Document extract ▸
++++++++++
Angela Merkel owes her countrymen an apology—and her resignation. In the wake of four terrorist attacks in the space of a week, all of which were perpetrated by Muslims and three of which were committed by refugees, she should have the courage to admit that she was wrong and that her error has gotten people killed. But that won’t happen.
For those who missed Germany’s week of unspeakable carnage, let’s take a moment to recap. On July 18th, a 17-year old Afghan refugee went on a hacking spree using an ax and a knife onboard a train near Wurzburg. Three people were seriously injured. He was reported to have screamed “Allahu Akbar” as he slashed through human flesh. On July 22nd, a man possessing Iranian and German citizenships went on a shooting spree in Munich, killing nine and wounding 35. When a memorial was held a few days later to honor the victims, Islamists crashed the scene to shout “Allahu Akbar.” On July 24th, a Syrian asylum seeker hacked a pregnant woman to death with a machete and wounded two others in Reutlingen. That same day, a Syrian man killed himself in a suicide bombing in Ansbach, wounding 15 people. In a video recorded before the bombing he pledged his allegiance to ISIS and called it “an act of revenge against Germans, because they obstruct Islam.”
It wasn’t supposed to be this way. Last December 30th, Chancellor Merkel delivered a New Year’s address in which she discussed the arrival of over a million refugees to Germany in 2015. She spouted the Pollyannaish nonsense that refugees represent an “opportunity for tomorrow”—whatever that means. Exactly which opportunities Germans will miss out on if they don’t accept millions of third world savages who hate them is unclear. The chance to be hacked to death, perhaps?
++++++++++
Work order 1 ▸ From the records, arrange the lines from the line containing "Annotation spec: after" up to and including the line containing "-0.065185, 0.936219, -0.269520]]" as a JSON list of strings, one string per line, with blank lines omitted. Leave the pictures out of the answer.

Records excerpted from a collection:
++++++++++
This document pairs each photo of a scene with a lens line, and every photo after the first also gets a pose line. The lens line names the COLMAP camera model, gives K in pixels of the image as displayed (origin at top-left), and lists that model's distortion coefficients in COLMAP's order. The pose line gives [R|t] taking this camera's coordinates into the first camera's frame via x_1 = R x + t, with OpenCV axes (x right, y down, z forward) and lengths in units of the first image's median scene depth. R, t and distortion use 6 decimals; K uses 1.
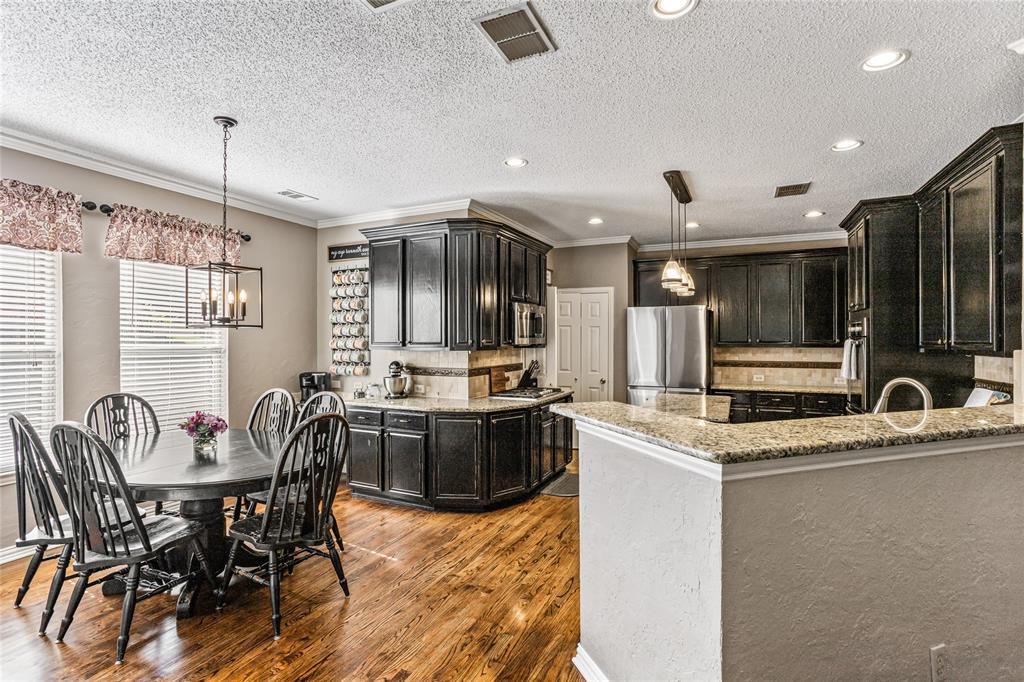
lens RADIAL K [[490.3, 0, 509.4], [0, 490.3, 339.9], [0, 0, 1]] dist [-0.060394, 0.035912]
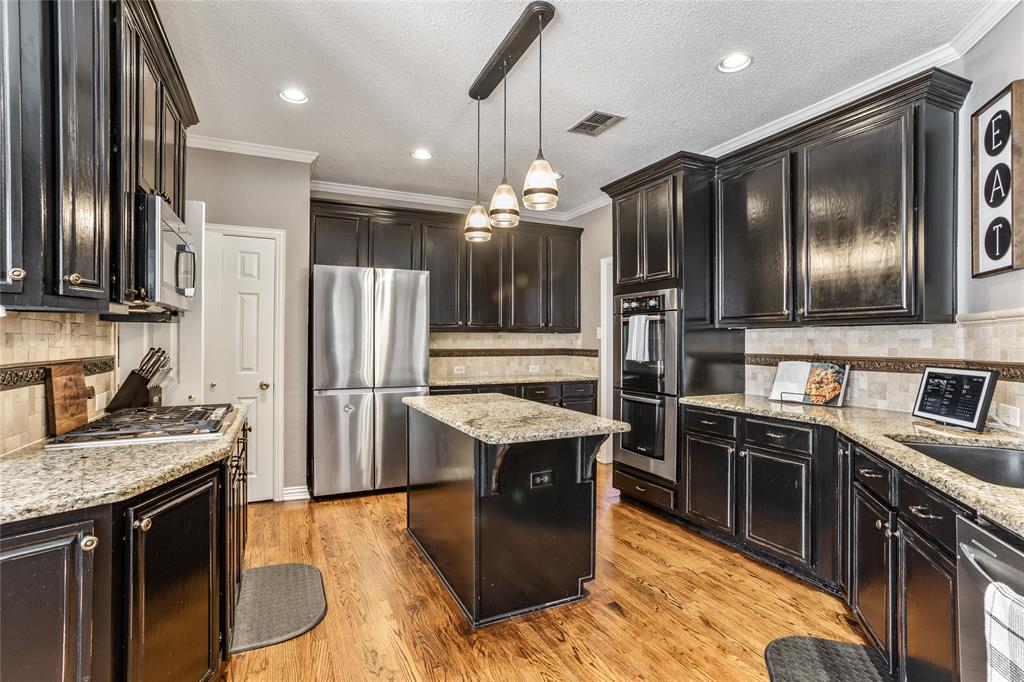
lens RADIAL K [[490.3, 0, 509.4], [0, 490.3, 339.9], [0, 0, 1]] dist [-0.060394, 0.035912]
pose [[0.634840, 0.003897, 0.772634, -0.088083], [-0.001395, 0.999991, -0.003898, 0.035018], [-0.772643, 0.001397, 0.634840, 0.453406]]
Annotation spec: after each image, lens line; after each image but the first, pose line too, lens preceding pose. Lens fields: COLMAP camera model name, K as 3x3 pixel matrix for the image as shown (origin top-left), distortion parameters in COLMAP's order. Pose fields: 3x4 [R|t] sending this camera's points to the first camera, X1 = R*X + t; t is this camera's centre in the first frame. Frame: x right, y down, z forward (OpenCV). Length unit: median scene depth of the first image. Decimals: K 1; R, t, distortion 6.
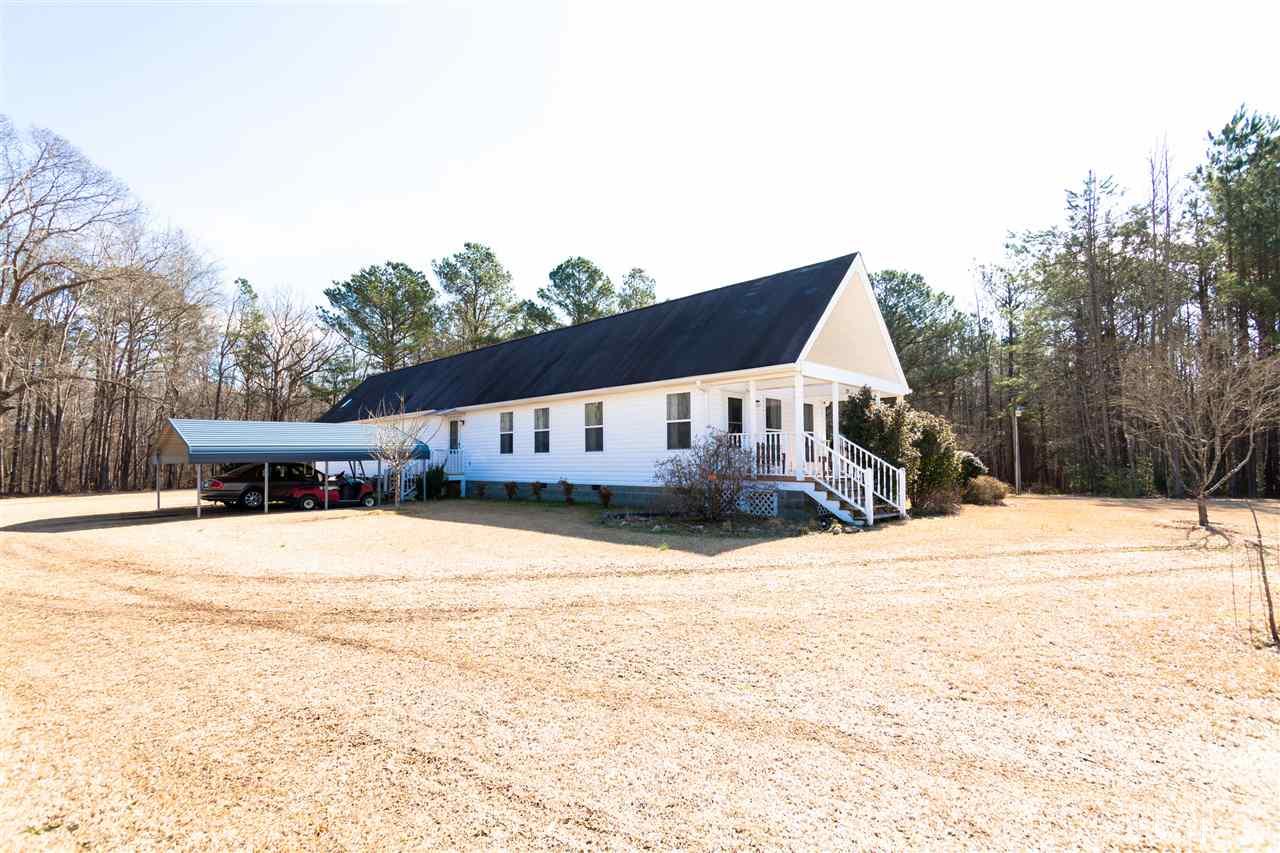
lens RADIAL K [[582.1, 0, 641.5], [0, 582.1, 408.5], [0, 0, 1]] dist [0.021961, -0.000031]
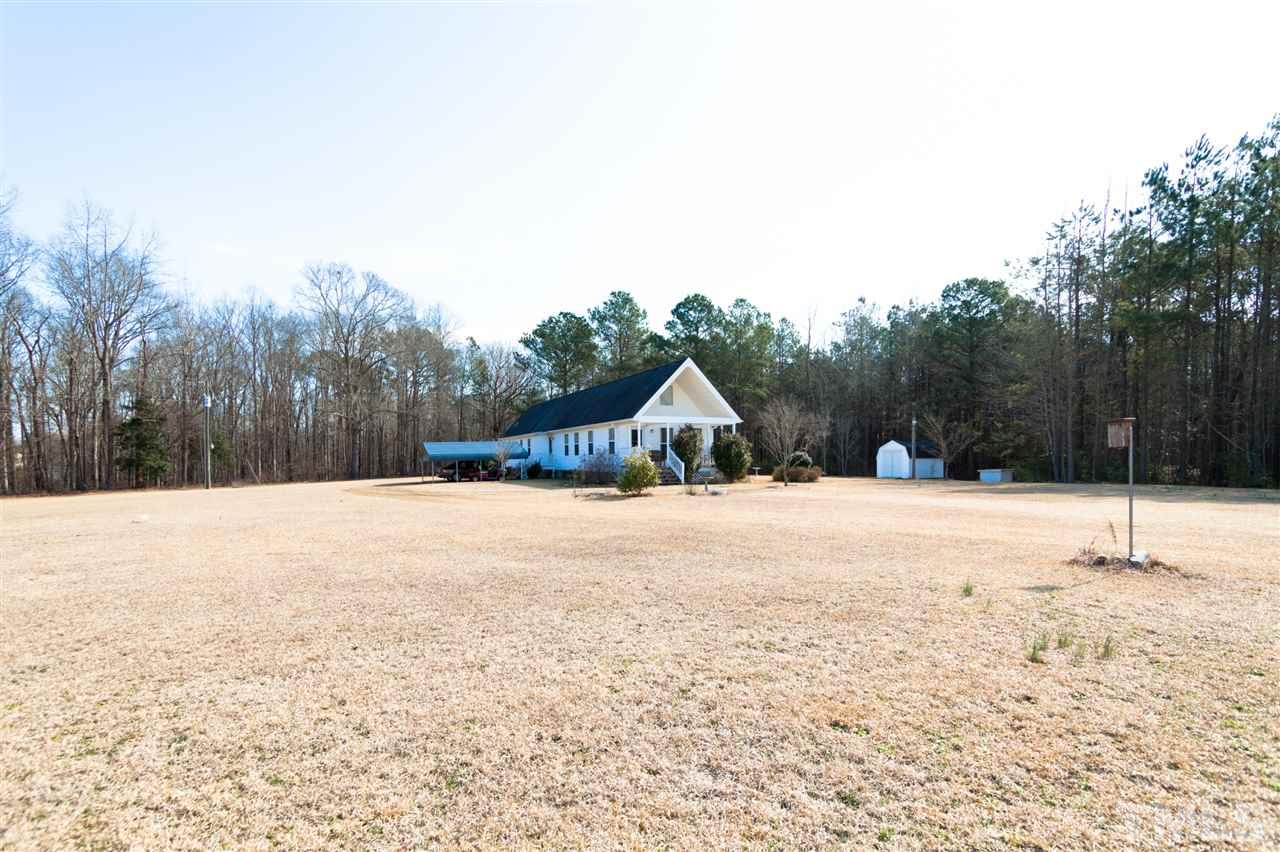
lens RADIAL K [[600.4, 0, 647.6], [0, 600.4, 439.6], [0, 0, 1]] dist [0.021754, -0.000037]
pose [[0.937667, -0.017693, -0.347083, 0.249583], [0.039189, 0.997716, 0.055012, -0.026018], [0.345318, -0.065185, 0.936219, -0.269520]]
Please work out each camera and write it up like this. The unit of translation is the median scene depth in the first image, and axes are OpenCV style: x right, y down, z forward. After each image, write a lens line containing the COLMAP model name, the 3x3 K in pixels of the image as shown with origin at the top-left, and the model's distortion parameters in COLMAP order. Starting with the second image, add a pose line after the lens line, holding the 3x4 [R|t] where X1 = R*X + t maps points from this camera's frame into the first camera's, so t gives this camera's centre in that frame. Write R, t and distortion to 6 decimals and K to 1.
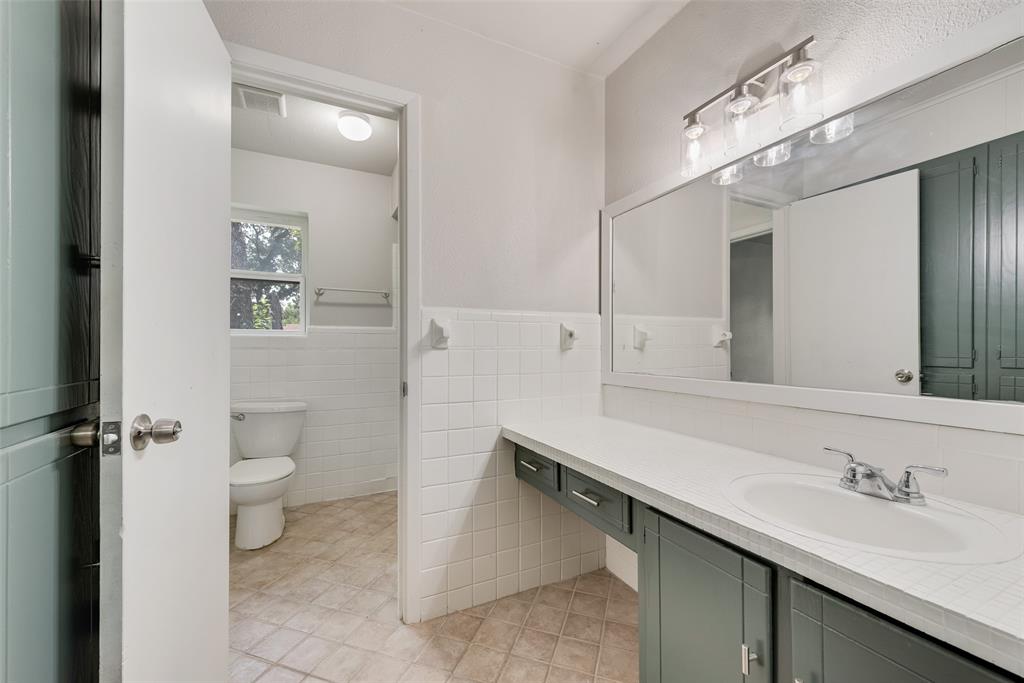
lens RADIAL K [[401.4, 0, 509.9], [0, 401.4, 345.2], [0, 0, 1]] dist [0.011338, -0.002246]
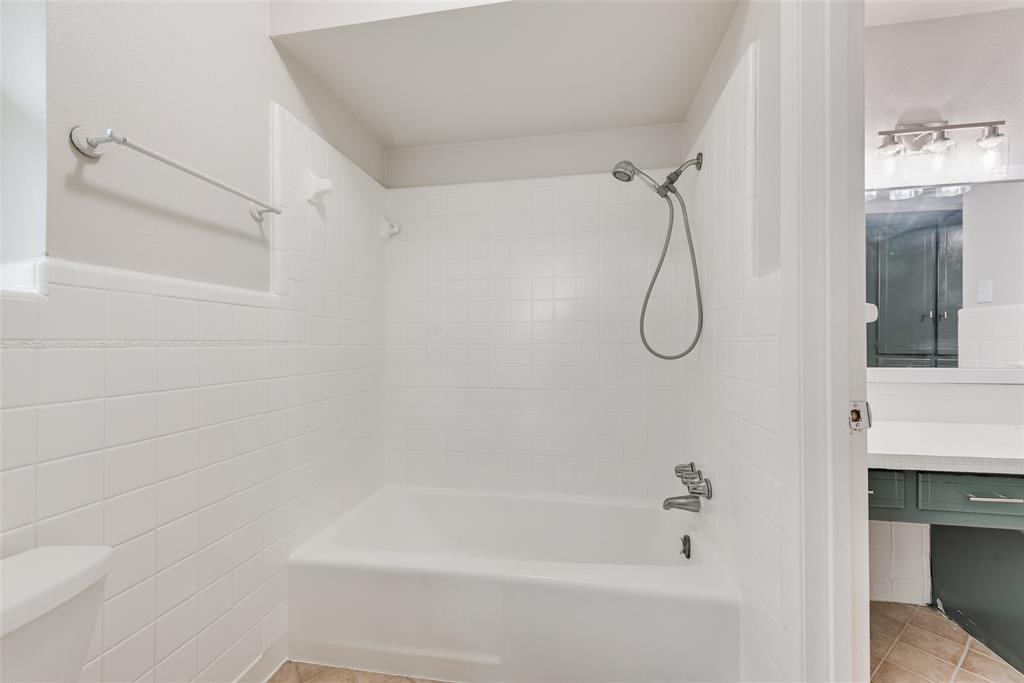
lens RADIAL K [[401.4, 0, 514.9], [0, 401.4, 341.6], [0, 0, 1]] dist [0.011338, -0.002246]
pose [[0.581524, -0.002681, 0.813525, -0.532648], [-0.001094, 0.999991, 0.004077, 0.006697], [-0.813528, -0.003261, 0.581516, 0.575502]]
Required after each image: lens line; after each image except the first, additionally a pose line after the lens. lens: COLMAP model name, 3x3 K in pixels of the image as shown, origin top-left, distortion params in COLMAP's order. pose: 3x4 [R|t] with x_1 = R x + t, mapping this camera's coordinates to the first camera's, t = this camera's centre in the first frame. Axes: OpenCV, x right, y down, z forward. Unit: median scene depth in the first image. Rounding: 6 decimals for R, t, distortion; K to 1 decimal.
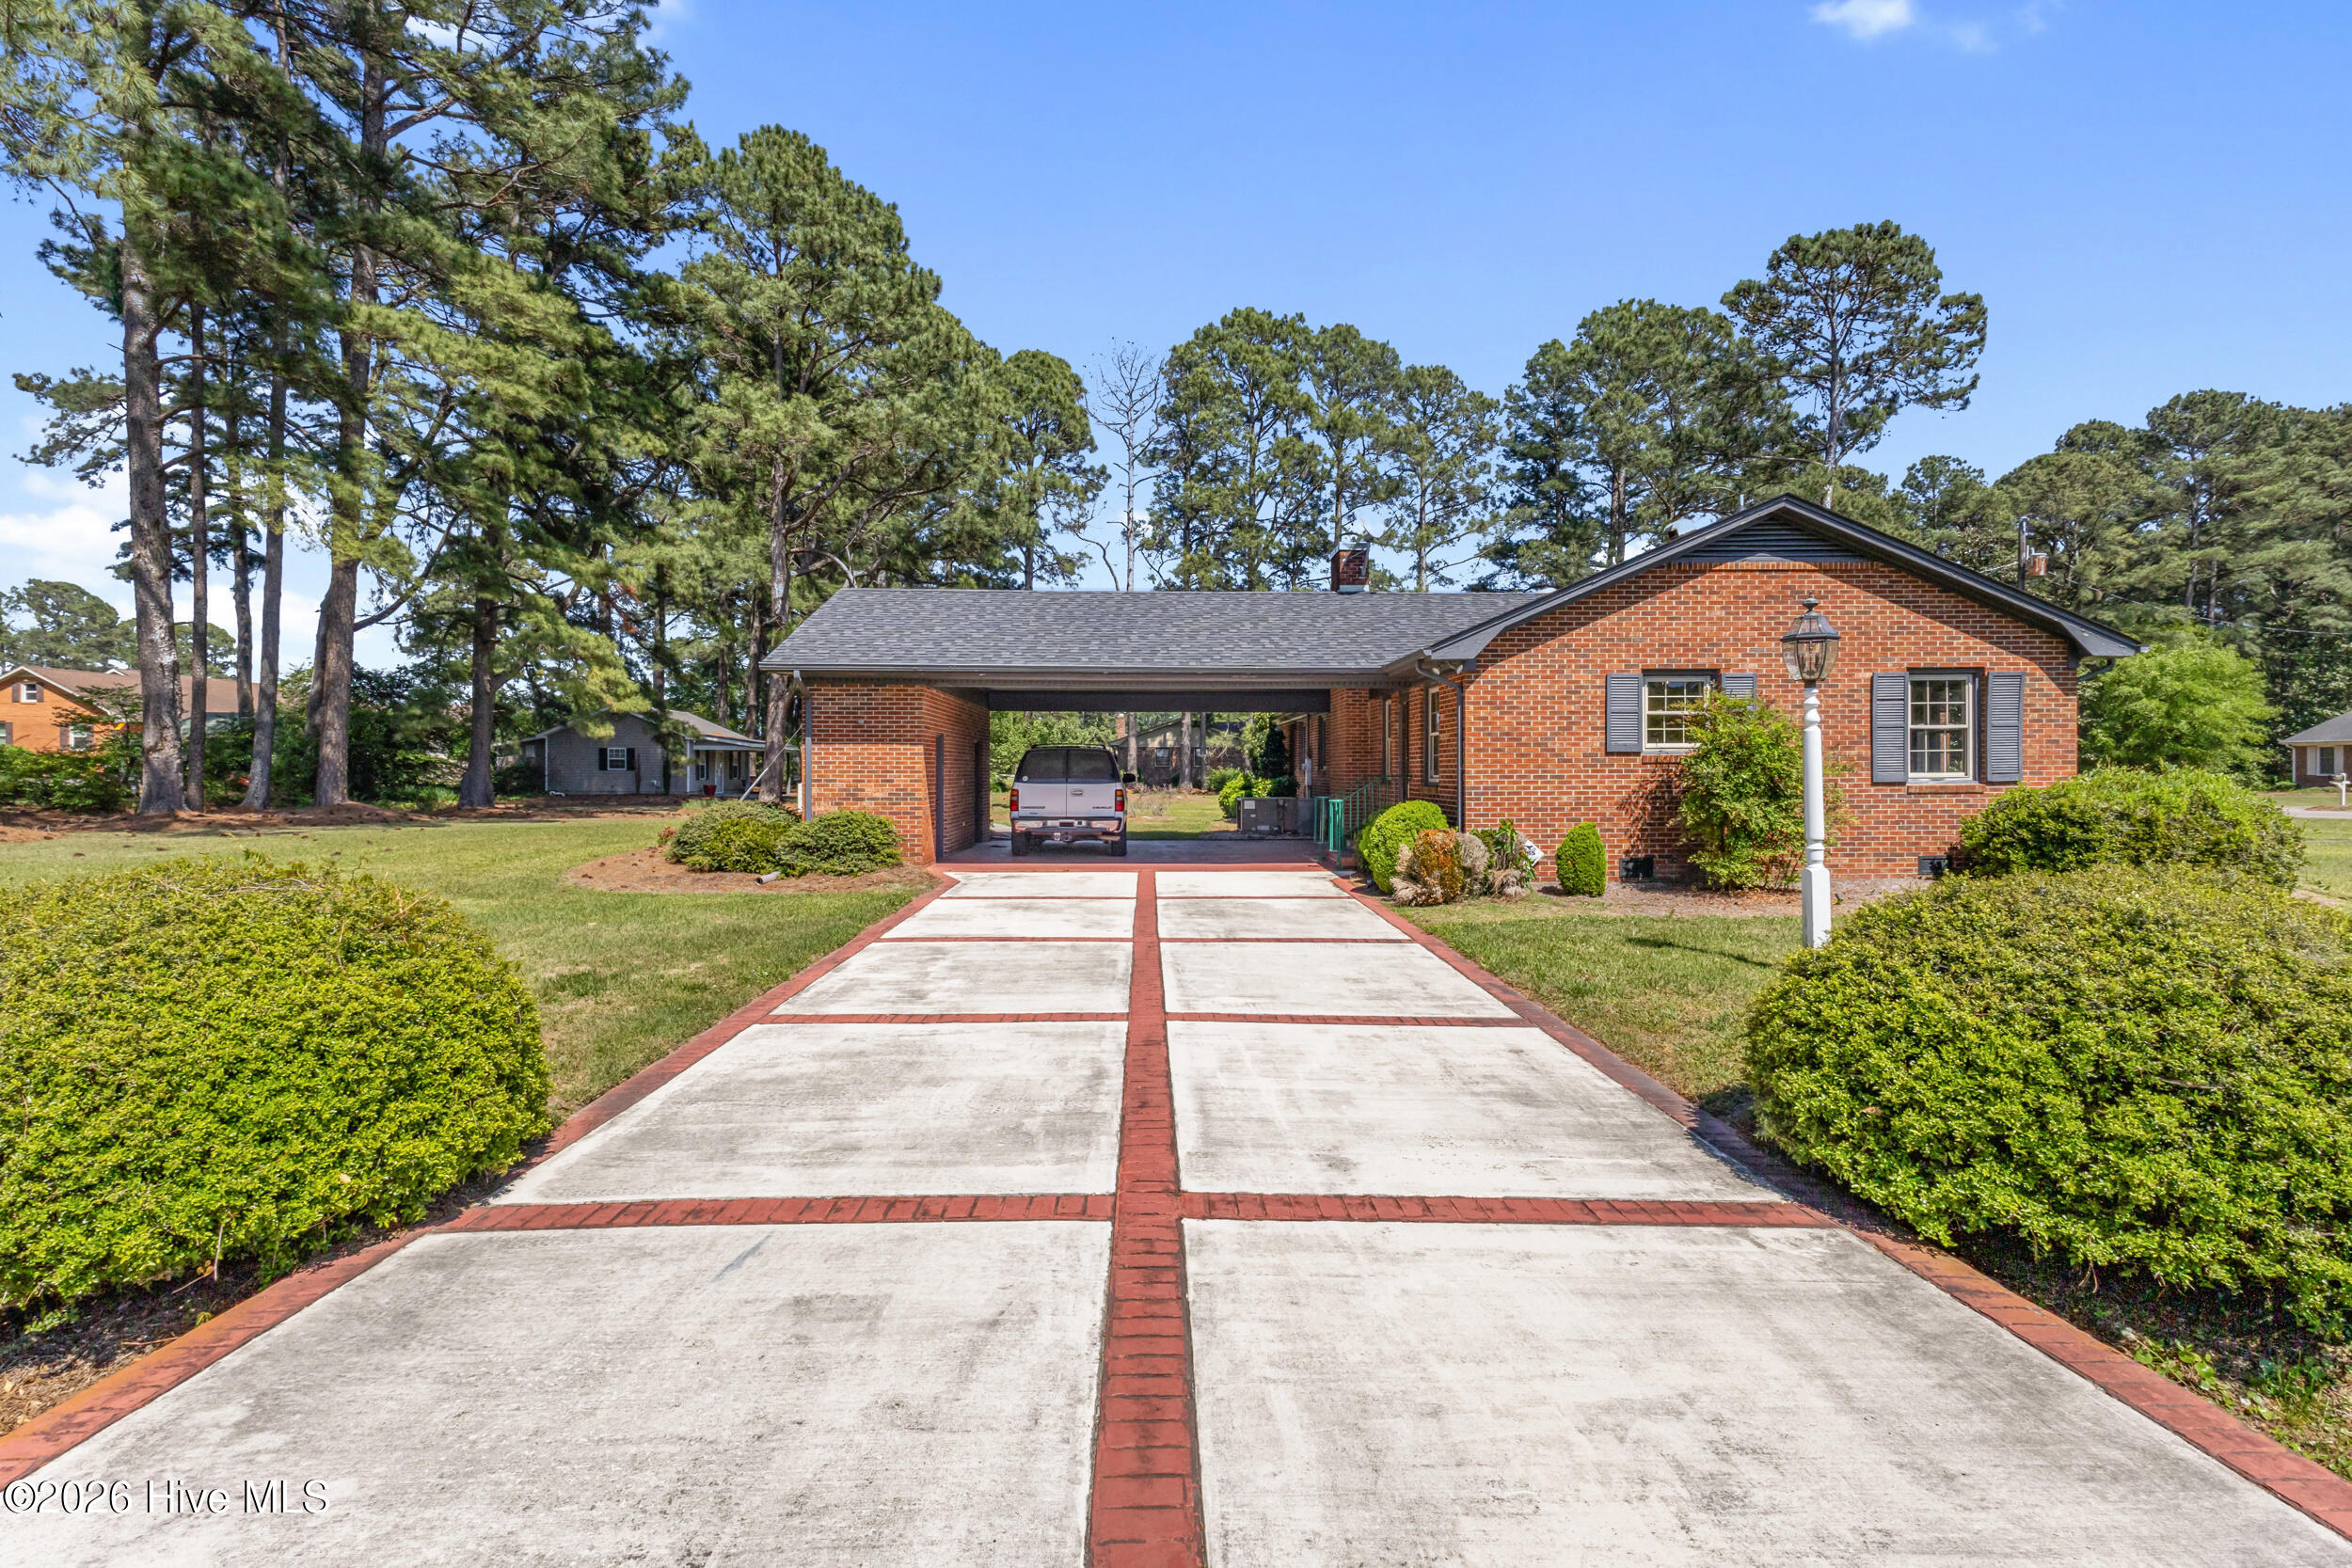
++++++++++
Work order 2 ▸ Write out the entire opinion piece about Angela Merkel and the attacks in Germany word for word.

Answer section 1 ▸
[
  "Annotation spec: after each image, lens line; after each image but the first, pose line too, lens preceding pose. Lens fields: COLMAP camera model name, K as 3x3 pixel matrix for the image as shown (origin top-left), distortion parameters in COLMAP's order. Pose fields: 3x4 [R|t] sending this camera's points to the first camera, X1 = R*X + t; t is this camera's centre in the first frame. Frame: x right, y down, z forward (OpenCV). Length unit: median scene depth of the first image. Decimals: K 1; R, t, distortion 6.",
  "lens RADIAL K [[582.1, 0, 641.5], [0, 582.1, 408.5], [0, 0, 1]] dist [0.021961, -0.000031]",
  "lens RADIAL K [[600.4, 0, 647.6], [0, 600.4, 439.6], [0, 0, 1]] dist [0.021754, -0.000037]",
  "pose [[0.937667, -0.017693, -0.347083, 0.249583], [0.039189, 0.997716, 0.055012, -0.026018], [0.345318, -0.065185, 0.936219, -0.269520]]"
]

Answer section 2 ▸
Angela Merkel owes her countrymen an apology—and her resignation. In the wake of four terrorist attacks in the space of a week, all of which were perpetrated by Muslims and three of which were committed by refugees, she should have the courage to admit that she was wrong and that her error has gotten people killed. But that won’t happen.
For those who missed Germany’s week of unspeakable carnage, let’s take a moment to recap. On July 18th, a 17-year old Afghan refugee went on a hacking spree using an ax and a knife onboard a train near Wurzburg. Three people were seriously injured. He was reported to have screamed “Allahu Akbar” as he slashed through human flesh. On July 22nd, a man possessing Iranian and German citizenships went on a shooting spree in Munich, killing nine and wounding 35. When a memorial was held a few days later to honor the victims, Islamists crashed the scene to shout “Allahu Akbar.” On July 24th, a Syrian asylum seeker hacked a pregnant woman to death with a machete and wounded two others in Reutlingen. That same day, a Syrian man killed himself in a suicide bombing in Ansbach, wounding 15 people. In a video recorded before the bombing he pledged his allegiance to ISIS and called it “an act of revenge against Germans, because they obstruct Islam.”
It wasn’t supposed to be this way. Last December 30th, Chancellor Merkel delivered a New Year’s address in which she discussed the arrival of over a million refugees to Germany in 2015. She spouted the Pollyannaish nonsense that refugees represent an “opportunity for tomorrow”—whatever that means. Exactly which opportunities Germans will miss out on if they don’t accept millions of third world savages who hate them is unclear. The chance to be hacked to death, perhaps?